[libvirt] [RFC] [PATCH v2 1/6] add configure option --with-fuse for libvirt

Thu Sep 6 07:38:20 UTC 2012

On 09/06/2012 05:53 AM, Gao feng wrote:
> 于 2012年09月05日 20:42, Daniel P. Berrange 写道:
>> On Wed, Sep 05, 2012 at 05:41:40PM +0800, Gao feng wrote:
>>> Hi Daniel & Glauber
>>>
>>> 于 2012年07月31日 17:27, Daniel P. Berrange 写道:
>>>> Hi Gao,
>>>>
>>>> I'm wondering if you are planning to attend the Linux Plumbers Conference
>>>> in San Diego at the end of August ?  Glauber is going to be giving a talk
>>>> on precisely the subject of virtualizing /proc in containers which is
>>>> exactly what your patch is looking at
>>>>
>>>>   https://blueprints.launchpad.net/lpc/+spec/lpc2012-cont-proc
>>>>
>>>> I'll review your patches now, but I think I'd like to wait to hear what
>>>> Glauber talks about at LPC before we try to merge this support in libvirt,
>>>> so we have an broadly agreed long term strategy for /proc between all the
>>>> interested userspace & kernel guys.
>>>
>>> I did not attend the LPC,so can you tell me what's the situation of the
>>> /proc virtualization?
>>>
>>> I think maybe we should just apply this patchset first,and wait for somebody
>>> sending patches to implement /proc virtualization.
>>
>> So there were three main approaches discussed
>>
>>  1. FUSE based /proc + a real hidden /.proc.
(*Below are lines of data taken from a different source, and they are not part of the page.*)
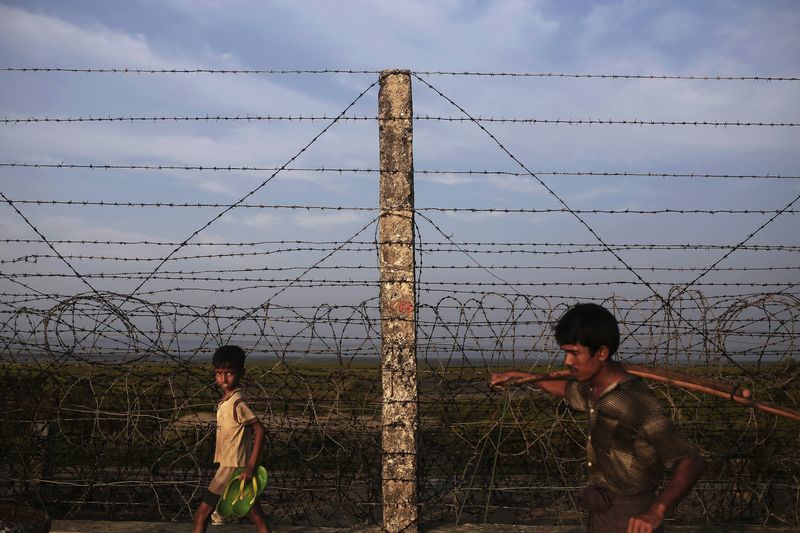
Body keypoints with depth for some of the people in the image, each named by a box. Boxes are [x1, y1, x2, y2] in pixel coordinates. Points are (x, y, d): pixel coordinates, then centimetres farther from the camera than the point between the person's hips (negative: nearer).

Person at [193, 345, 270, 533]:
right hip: (234, 466, 9)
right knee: (255, 515, 10)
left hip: (232, 468, -9)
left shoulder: (237, 403, -18)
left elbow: (260, 430, -21)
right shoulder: (226, 401, 9)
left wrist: (251, 466, -21)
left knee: (201, 514, 1)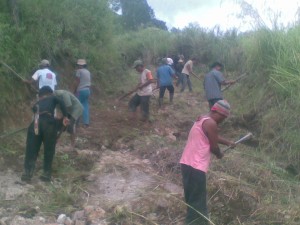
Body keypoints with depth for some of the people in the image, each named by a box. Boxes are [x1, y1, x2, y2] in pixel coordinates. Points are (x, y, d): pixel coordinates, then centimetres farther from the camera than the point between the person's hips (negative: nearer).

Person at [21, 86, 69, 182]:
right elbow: (61, 103, 5)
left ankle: (27, 173, 6)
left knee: (31, 149, 11)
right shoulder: (53, 98, 25)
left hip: (35, 123, 3)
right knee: (49, 150, 10)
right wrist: (65, 117, 4)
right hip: (48, 122, -3)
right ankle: (47, 174, 11)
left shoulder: (36, 104, 36)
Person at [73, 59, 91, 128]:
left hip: (81, 90, -7)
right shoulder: (88, 72, 14)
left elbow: (77, 82, -11)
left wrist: (74, 91, -5)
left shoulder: (79, 71, -7)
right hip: (87, 90, 7)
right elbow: (90, 82, 14)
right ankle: (86, 123, 1)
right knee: (85, 106, 5)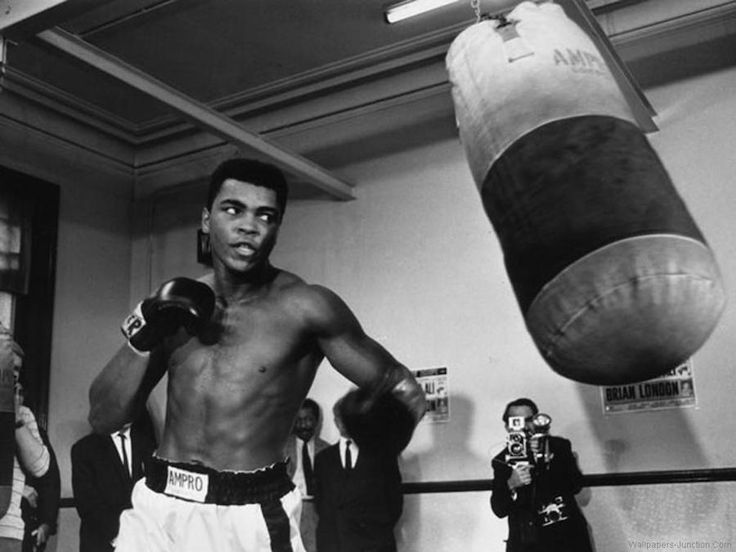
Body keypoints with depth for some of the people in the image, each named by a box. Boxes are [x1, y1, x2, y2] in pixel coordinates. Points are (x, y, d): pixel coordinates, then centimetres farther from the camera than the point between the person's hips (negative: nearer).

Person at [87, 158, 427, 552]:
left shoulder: (302, 306, -11)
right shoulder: (175, 304, 3)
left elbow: (396, 383, -4)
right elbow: (102, 420, 2)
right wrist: (143, 333, -9)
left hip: (250, 518, -3)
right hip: (158, 509, 4)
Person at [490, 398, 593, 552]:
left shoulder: (558, 446, 6)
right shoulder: (502, 460, 5)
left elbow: (576, 485, -6)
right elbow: (499, 509, -2)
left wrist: (548, 459, -17)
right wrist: (511, 485, -20)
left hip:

The FUSE /proc provides custom
>>     handling of various files like meminfo, otherwise forwards I/O requests
>>     through to the hidden /.proc files. This was the original proof of
>>     concept.
>>
>>  2. One FUSE filesystem for all containers + a real /proc. Bind mount files
>>     from the FUSE filesystem into the container's /proc. This is what Glauber
>>     has done.
>>
>>  3. One FUSE filesystem per container + a real /proc. Bind mount files from
>>     the FUSE filesystem into the container's /proc. This is what your patch
>>     is doing
>>
>> Options 2 & 3 have a clear a win over option 1 in efficiency terms, since
>> they avoid doubling the I/O required for the majority of files.
>>
>> Glaubar thinks it is perferrable to have a single FUSE filesystem that
>> has one sub-directory for each container. Then bind mount the appropriate
>> sub dir into each container.
>>
>> I kinda like the way you have done things, having a private FUSE filesystem
>> per container, for security reasons. By having the FUSE backend be part of
>> the libvirt_lxc process we have strictly isolated each containers' environment.
>>
>> If we wanted a single shared FUSE for all containers, we'd need to have some
>> single shared daemon to maintain it. This could not be libvirtd itself, since
>> we need the containers & their filesystems to continue to work when libvirtd
>> itself is not running. We could introduce a separate libvirt_fused which
>> provided a shared filesystem, but this still has the downside that any
>> flaw in its impl could provide a way for one container to attack another
>> container
> 
> Agree,if we choose the option 2,we have to organize the sub-directory for each
> container in fuse,it will make fuse filesystem complicated.
> 

So, according to Daniel Lezcano, that tried it once, FUSE is very fork
intensive, and having one mount per-container would lead to bad
performance. But I have to admit I have never measured it myself. I
would be curious to see any numbers for a large deployment, to see if
that complication is worth the gain.